* PROBLEM TO WORK ON *
Count every line in the following entries where the word "Anatomique" appears. Give the count alone.

* Source records *
════════
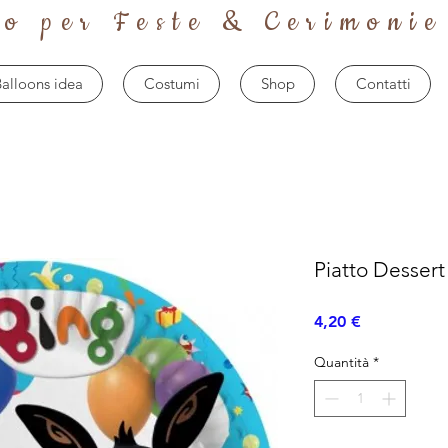
to per Feste & Cerimonie
alloons idea
Costumi
Shop
Contatti
Piatto Dessert
Prezzo
4,20 €
Quantità
*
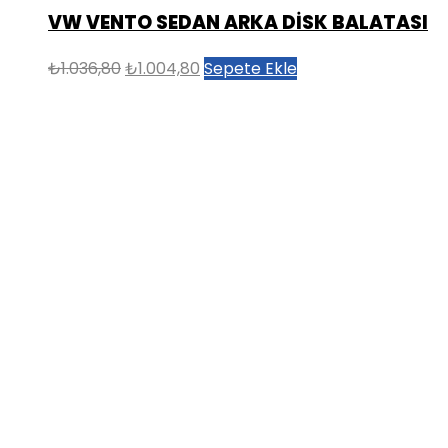
VW VENTO SEDAN ARKA DİSK BALATASI
Orijinal
Şu
₺
1.036,80
₺
1.004,80
Sepete Ekle
fiyat:
andaki
₺1.036,80.
fiyat:
₺1.004,80.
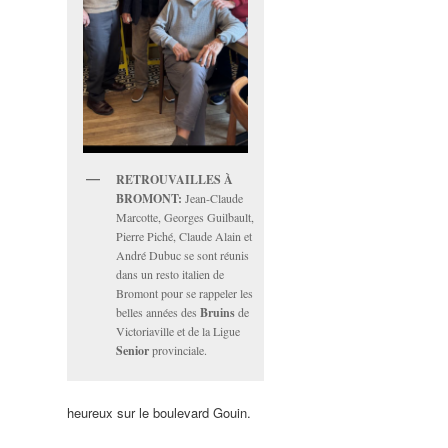
RETROUVAILLES À
BROMONT:
Jean-Claude
Marcotte, Georges Guilbault,
Pierre Piché, Claude Alain et
André Dubuc se sont réunis
dans un resto italien de
Bromont pour se rappeler les
belles années des
Bruins
de
Victoriaville et de la Ligue
Senior
provinciale.
heureux sur le boulevard Gouin.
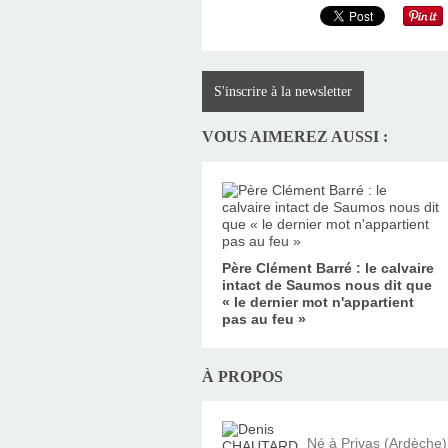
S'inscrire à la newsletter
VOUS AIMEREZ AUSSI :
Père Clément Barré : le calvaire
intact de Saumos nous dit que
« le dernier mot n'appartient
pas au feu »
À PROPOS
Né à Privas (Ardèche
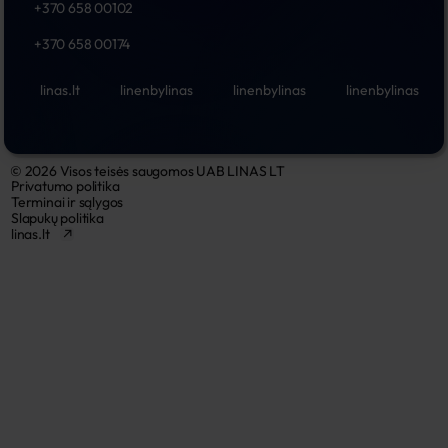
+370 658 00102
+370 658 00174
linas.lt
linenbylinas
linenbylinas
linenbylinas
© 2026 Visos teisės saugomos UAB LINAS LT
Privatumo politika
Terminai ir sąlygos
Slapukų politika
linas.lt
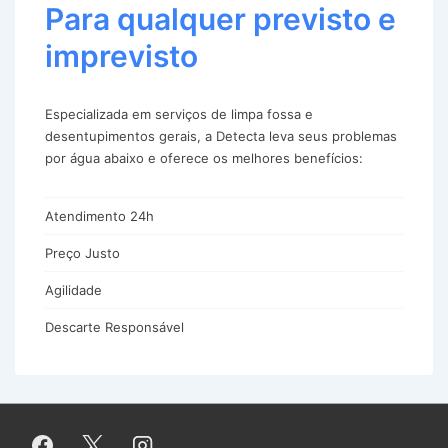
Para qualquer previsto e
imprevisto
Especializada em serviços de limpa fossa e
desentupimentos gerais, a Detecta leva seus problemas
por água abaixo e oferece os melhores benefícios:
Atendimento 24h
Preço Justo
Agilidade
Descarte Responsável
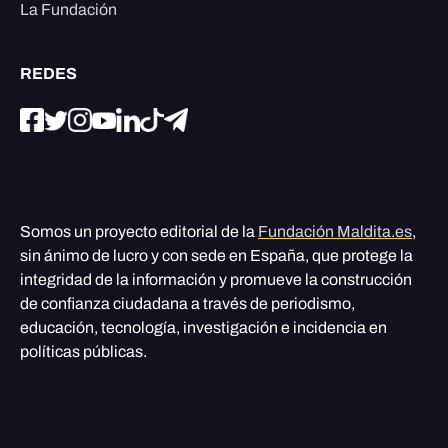
La Fundación
REDES
Somos un proyecto editorial de la
Fundación Maldita.es
,
sin ánimo de lucro y con sede en España, que protege la
integridad de la información y promueve la construcción
de confianza ciudadana a través de periodismo,
educación, tecnología, investigación e incidencia en
políticas públicas.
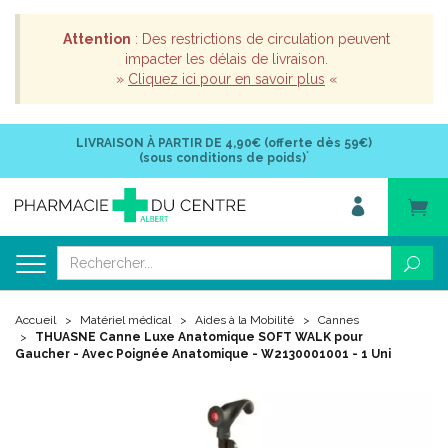
Attention
: Des restrictions de circulation peuvent
impacter les délais de livraison.
»
Cliquez ici pour en savoir plus
«
LIVRAISON À PARTIR DE
4,90€ (offerte dès 59€)
*
(sous conditions de poids)
Accueil
Matériel médical
Aides à la Mobilité
Cannes
THUASNE Canne Luxe Anatomique SOFT WALK pour
Gaucher - Avec Poignée Anatomique - W2130001001 - 1 Uni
════════
* EXERCISE SOLUTION *
2